O MPCE denunciou o cabo David Formiga pelos crimes militares de motim, omissão de lealdade militar, atentado contra viatura ou outro meio de transporte e condescendência criminosa. Os outros PMs foram acusados apenas por motim e atentado contra viatura ou outro meio de transporte. A Auditoria Militar aceitou a denúncia e o grupo virou réu, no dia 26 de fevereiro deste ano.

O advogado Roberto Queiroz, que representa a defesa dos soldados Francier de Freitas e José Carlos, afirmou que os policiais estão muito tranquilos e conscientes de sua inocência. "Ambos possuem uma carreira imaculada e, tendo como pressuposto as prisões arbitrárias e procedimentos eivados de ilegalidades e contradições realizados durante o período de paralisação dos policiais militares, estão ainda mais seguros e dispostos a comprovar sua inocência", afirmou o advogado. As defesas dos outros dois policiais não foram localizadas.

Internet

Já o soldado Márcio Wescley Oliveira dos Santos foi acusado pela Promotoria de Justiça Militar e Controle Externo da Atividade Policial Militar pelo crime de apologia de fato criminoso ou do seu autor. A Auditoria Militar aceitou a denúncia e ele virou réu, em 27 de fevereiro último. Segundo a Promotoria, o militar incitou os colegas de farda a realizarem o movimento paredista, através de postagens nas redes sociais, inclusive vídeos em que aparece com a farda da Polícia Militar, entre os meses de janeiro e fevereiro deste ano. Em uma das publicações, segundo a denúncia, ele critica o governador Camilo Santana e diz que "já era pra (Polícia Militar) ter parado, porém a tropa bem que podia pedir a renúncia dele e aumento (salarial)".

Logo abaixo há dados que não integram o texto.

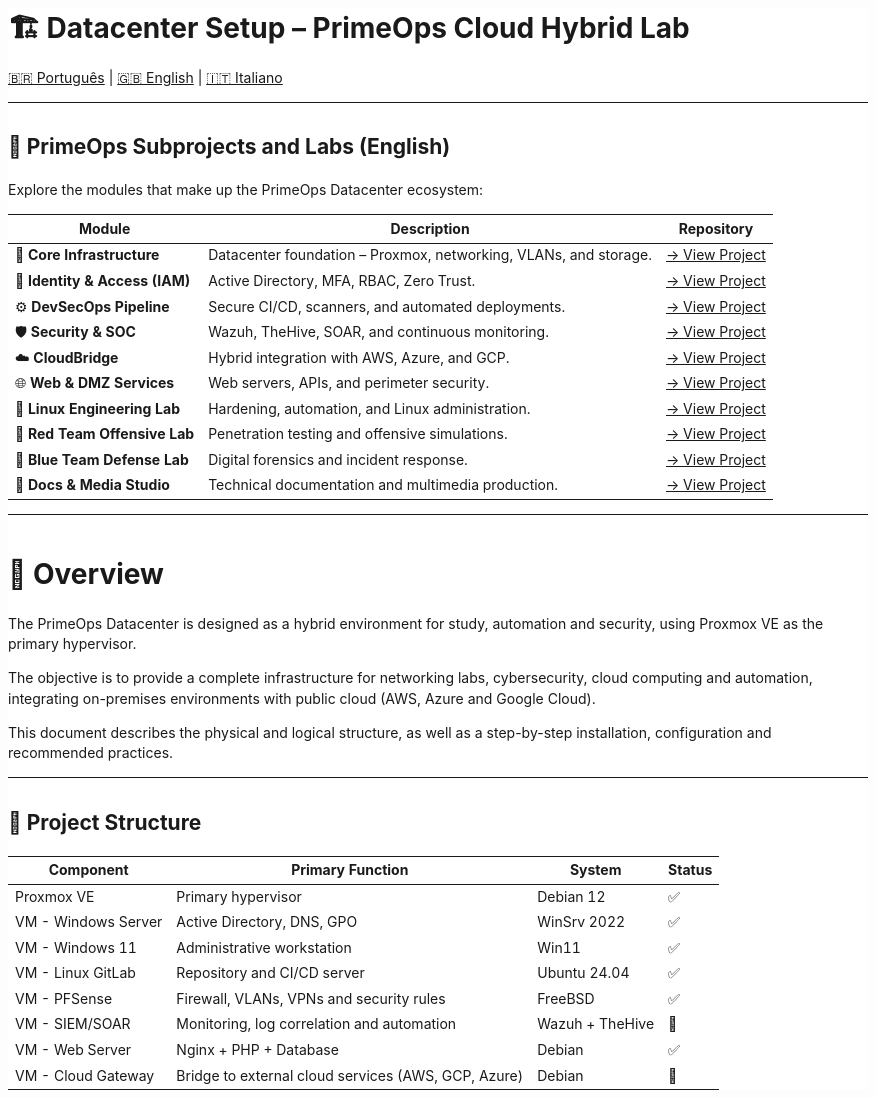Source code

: # 🏗️ Datacenter Setup – PrimeOps Cloud Hybrid Lab

[🇧🇷 Português](./README.md) | [🇬🇧 English](./README.en.md) | [🇮🇹 Italiano](./README.it.md)

---

## 📂 PrimeOps Subprojects and Labs (English)

Explore the modules that make up the PrimeOps Datacenter ecosystem:

| Module                         | Description                                                      | Repository                                        |
| ------------------------------ | ---------------------------------------------------------------- | ------------------------------------------------- |
| 🧱 **Core Infrastructure**     | Datacenter foundation – Proxmox, networking, VLANs, and storage. | [→ View Project](./core-infrastructure/README.md) |
| 🔐 **Identity & Access (IAM)** | Active Directory, MFA, RBAC, Zero Trust.                         | [→ View Project](./iam/README.md)                 |
| ⚙️ **DevSecOps Pipeline**      | Secure CI/CD, scanners, and automated deployments.               | [→ View Project](./devsecops/README.md)           |
| 🛡️ **Security & SOC**         | Wazuh, TheHive, SOAR, and continuous monitoring.                 | [→ View Project](./soc/README.md)                 |
| ☁️ **CloudBridge**             | Hybrid integration with AWS, Azure, and GCP.                     | [→ View Project](./cloudbridge/README.md)         |
| 🌐 **Web & DMZ Services**      | Web servers, APIs, and perimeter security.                       | [→ View Project](./dmz/README.md)                 |
| 🐧 **Linux Engineering Lab**   | Hardening, automation, and Linux administration.                 | [→ View Project](./linuxlab/README.md)            |
| 🎯 **Red Team Offensive Lab**  | Penetration testing and offensive simulations.                   | [→ View Project](./offensive-lab/README.md)       |
| 🧩 **Blue Team Defense Lab**   | Digital forensics and incident response.                         | [→ View Project](./defense-lab/README.md)         |
| 🎥 **Docs & Media Studio**     | Technical documentation and multimedia production.               | [→ View Project](./docs-studio/README.md)         |

---

# 📘 Overview

The PrimeOps Datacenter is designed as a hybrid environment for study, automation and security, using Proxmox VE as the primary hypervisor.

The objective is to provide a complete infrastructure for networking labs, cybersecurity, cloud computing and automation, integrating on-premises environments with public cloud (AWS, Azure and Google Cloud).

This document describes the physical and logical structure, as well as a step-by-step installation, configuration and recommended practices.

---

## 🧩 Project Structure

| Component           | Primary Function                                    | System          | Status |
| ------------------- | --------------------------------------------------- | --------------- | ------ |
| Proxmox VE          | Primary hypervisor                                  | Debian 12       | ✅      |
| VM - Windows Server | Active Directory, DNS, GPO                          | WinSrv 2022     | ✅      |
| VM - Windows 11     | Administrative workstation                          | Win11           | ✅      |
| VM - Linux GitLab   | Repository and CI/CD server                         | Ubuntu 24.04    | ✅      |
| VM - PFSense        | Firewall, VLANs, VPNs and security rules            | FreeBSD         | ✅      |
| VM - SIEM/SOAR      | Monitoring, log correlation and automation          | Wazuh + TheHive | 🔄     |
| VM - Web Server     | Nginx + PHP + Database                              | Debian          | ✅      |
| VM - Cloud Gateway  | Bridge to external cloud services (AWS, GCP, Azure) | Debian          | 🔄     |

Mesmo após o motim, o soldado teria continuado a publicar mensagens desrespeitosas contra o governador e também direcionadas ao secretário da Segurança Pública e Defesa Social (SSPDS), André Costa, e ao comandante da PMCE, coronel Alexandre Ávila, o que resultou em outro processo criminal, pelos crimes de incitamento, publicação ou crítica indevida e desacato a superior, também previstos no Código Penal Militar.

Neste último caso, o PM teve a prisão domiciliar decretada pela Justiça Estadual, com aplicação de tornozeleira eletrônica e proibição de utilizar aparelhos celulares e computadores e de acessar redes sociais e aplicativos de mensagem, no último dia 2 de junho. A defesa de Márcio Wescley também não foi localizada.

Investigados

Outros 300 policiais militares ligados ao motim seguem sendo investigados, segundo o promotor de Justiça Sebastião Brasilino de Freitas Filho. "É por isso que há o Inquérito Policial Militar, para identificar todos e individualizar a conduta. Todos que participaram, sem exceção, serão denunciados, porque cometeram crimes de ordem gravíssima à luz do Direito Penal Militar. A não ser que passe algum que não foi identificado", afirma o promotor.

Dentre esse total, 199 PMs foram autorizados a voltar ao serviço pela Controladoria Geral de Disciplina dos Órgãos de Segurança Pública e Sistema Penitenciário do Ceará (CGD), no dia 3 de junho último. Eles estavam afastados preventivamente por 120 dias, desde o fim de fevereiro. Apesar da decisão, o grupo continua a responder aos processos administrativo e criminal por atuação no motim.